Thistle is an opportunistic and invasive plant. Once established, it spreads quickly and may choke out other plants in the area. There are hundreds of varieties of thistle in the United States. Bull thistle is virtually the only variety that grows in wetlands. These plants can reach 8 feet in height and make access to the area difficult. Since wetland areas are protected throughout most of the United States, care must be taken to minimize damage when spraying thistle in wetlands.
Cut the bull thistle down to ground level with lopping shears. Bull thistle should be cut in early summer before the flowers develop. The stems of the plant are hollow at this time, making it easier to cut down. Furthermore, the weed has yet to produce seeds and the plant is less likely to grow back when cut down at this time. Cutting the plants first minimizes regrowth and limits the amount of herbicide necessary.

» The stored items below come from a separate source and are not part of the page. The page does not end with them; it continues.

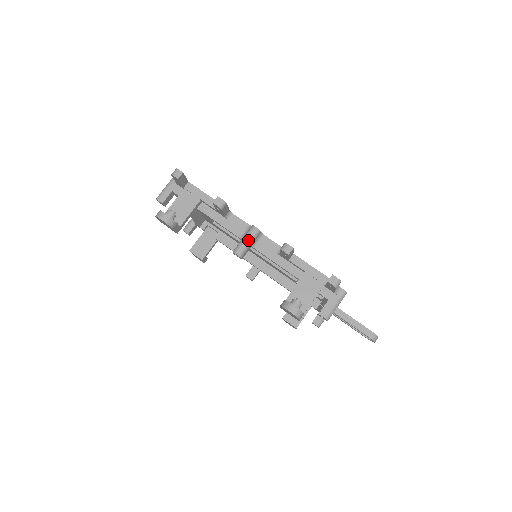
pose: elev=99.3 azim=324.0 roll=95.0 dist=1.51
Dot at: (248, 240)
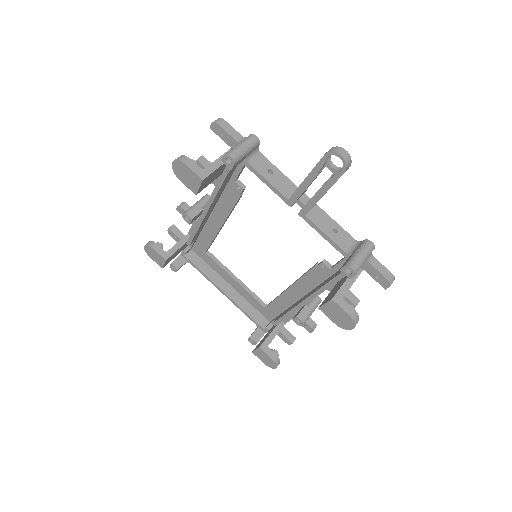
Dot at: (195, 203)
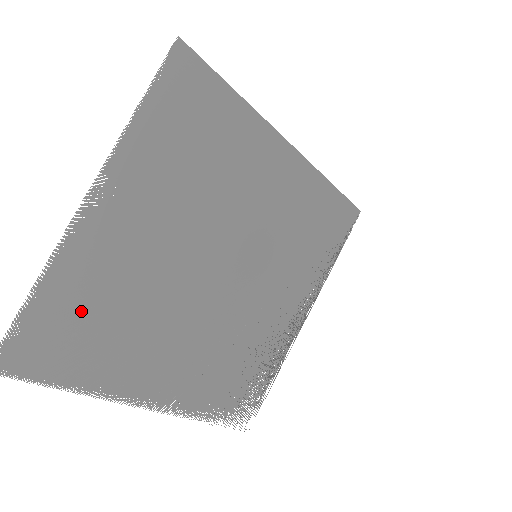
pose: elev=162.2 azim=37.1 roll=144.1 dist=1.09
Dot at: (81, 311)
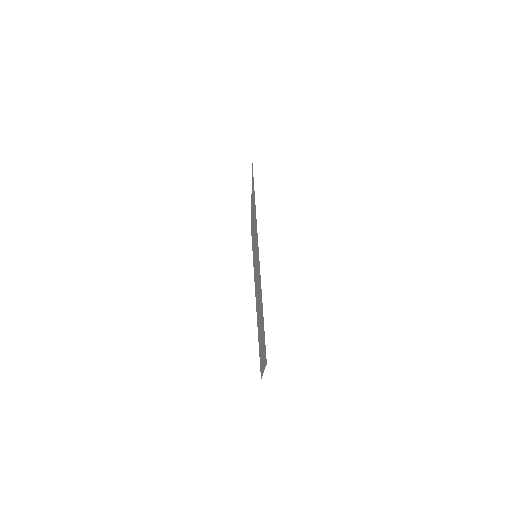
Dot at: occluded
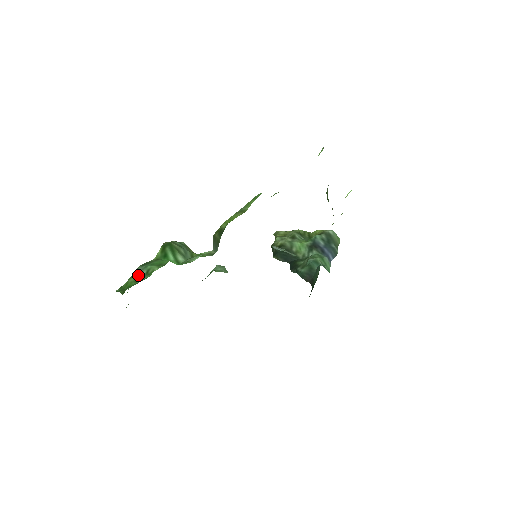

Spray the bull thistle with a low-toxicity, vinegar-based broad-leaf herbicide prescribed for use on thistle when the weeds grow back to a few inches in height. These herbicides are best for use in the wetlands because they pose the least threat to its delicate ecosystem. Spray on a day with low wind and no rain forecast for the next 48 hours to minimize the likelihood that the spray will spread to other plants. Follow the manufacturer's instructions for application rates.
Re-spray any thistle that grows back.
Plant the thistle-prone area with thick ground cover vegetation native to the wetlands in that area. This will prevent bull thistle from establishing itself in the area again and reduce the likelihood that you will have to re-spray.